#### DOCUMENT TEXT:
*****

Friday, January 24, 2020

The Great Texas Road Trip Thank-You Tour: 47. The Road to Mission Concepcion, San Antonio

Mission Concepcion, San Antonio

After our walk down to the Pedernales River, we headed out for San Antonio, or at least tried to.  I took a wrong turn, and we headed in a wrong direction, although it was an amazing one--a back road that ran through a squat forest of scrubby oaks all tangled together, clawing their way over and around low hills.  It looked pretty wild for central Texas.  We eventually got ourselves turned back around and ended up exiting the wilderness at Johnson City, which although not the way we came into Pedernales Falls State Park, it was at least a place I knew.  So, we headed towards San Antonio on U.S. 281, the main road through the Texas Hill Country, and also the best way to generally miss the hills altogether.  Four lanes wide in many places, and cluttered with civilization's junk, it will get you through the Hill Country; you just won't see much of it.   For that, you need to make use of the side roads like the one we just came off.  The Hill Country is an elusive thing, for it's not really made up of hills at all.  Rather, the topography is created by the eroded edge of the Edwards Plateau, and so even though "many of the hills rise to a height of 400-500 feet (120 -150 m) above the surrounding plains and valleys" (Wikipedia), one has to be in the right places to see them.  You're in them, and then you pop up on top of the plateau, and they're gone.  U.S 281 in most places rides a flat line across the top of the plateau and leaves you thirsting for the topography you came looking for in your miserable life amid the flatness that is the majority of Texas.

*****

#### EXTRACTED RECORDS:
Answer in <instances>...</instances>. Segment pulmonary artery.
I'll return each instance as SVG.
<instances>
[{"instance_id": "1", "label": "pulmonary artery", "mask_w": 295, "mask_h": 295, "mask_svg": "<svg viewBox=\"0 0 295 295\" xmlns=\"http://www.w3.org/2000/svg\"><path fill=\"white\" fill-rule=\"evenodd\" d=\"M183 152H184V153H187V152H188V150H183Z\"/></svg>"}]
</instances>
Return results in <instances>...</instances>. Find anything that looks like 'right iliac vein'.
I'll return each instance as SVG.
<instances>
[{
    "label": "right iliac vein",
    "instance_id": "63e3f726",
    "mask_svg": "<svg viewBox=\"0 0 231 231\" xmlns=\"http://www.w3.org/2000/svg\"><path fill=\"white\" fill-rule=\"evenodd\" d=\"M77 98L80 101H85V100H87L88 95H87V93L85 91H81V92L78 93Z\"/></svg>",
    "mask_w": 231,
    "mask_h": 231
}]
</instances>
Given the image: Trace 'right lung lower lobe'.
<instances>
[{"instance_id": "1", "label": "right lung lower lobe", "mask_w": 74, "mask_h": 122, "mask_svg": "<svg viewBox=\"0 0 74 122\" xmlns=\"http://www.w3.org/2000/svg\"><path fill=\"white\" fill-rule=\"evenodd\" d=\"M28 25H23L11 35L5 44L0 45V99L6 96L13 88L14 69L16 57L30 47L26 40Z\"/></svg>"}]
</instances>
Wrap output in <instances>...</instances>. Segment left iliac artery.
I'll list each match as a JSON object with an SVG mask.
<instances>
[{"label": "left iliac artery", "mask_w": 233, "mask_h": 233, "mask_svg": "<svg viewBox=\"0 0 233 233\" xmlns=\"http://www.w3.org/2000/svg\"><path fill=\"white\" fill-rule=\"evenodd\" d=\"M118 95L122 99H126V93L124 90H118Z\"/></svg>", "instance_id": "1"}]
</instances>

*****

#### WHAT THE TASK REQUIRES:
Shorten the paragraph of the road trip post that starts "After our walk down to the Pedernales River" into a brief summary, keeping its main facts.

#### TASK RESULT:
Leaving the Pedernales River for San Antonio, I took a wrong turn onto a wild back road through tangled scrub oaks over low hills. We came out at Johnson City and took U.S. 281, the main road through the Texas Hill Country. That four-lane road, cluttered with civilization's junk, mostly misses the hills, so side roads are needed to see them. The Hill Country isn't really hills but the eroded edge of the Edwards Plateau. Some rise 400–500 feet above the plains and valleys, but you only see them from the right places. Atop the plateau they disappear, and U.S. 281 mostly runs flat across it.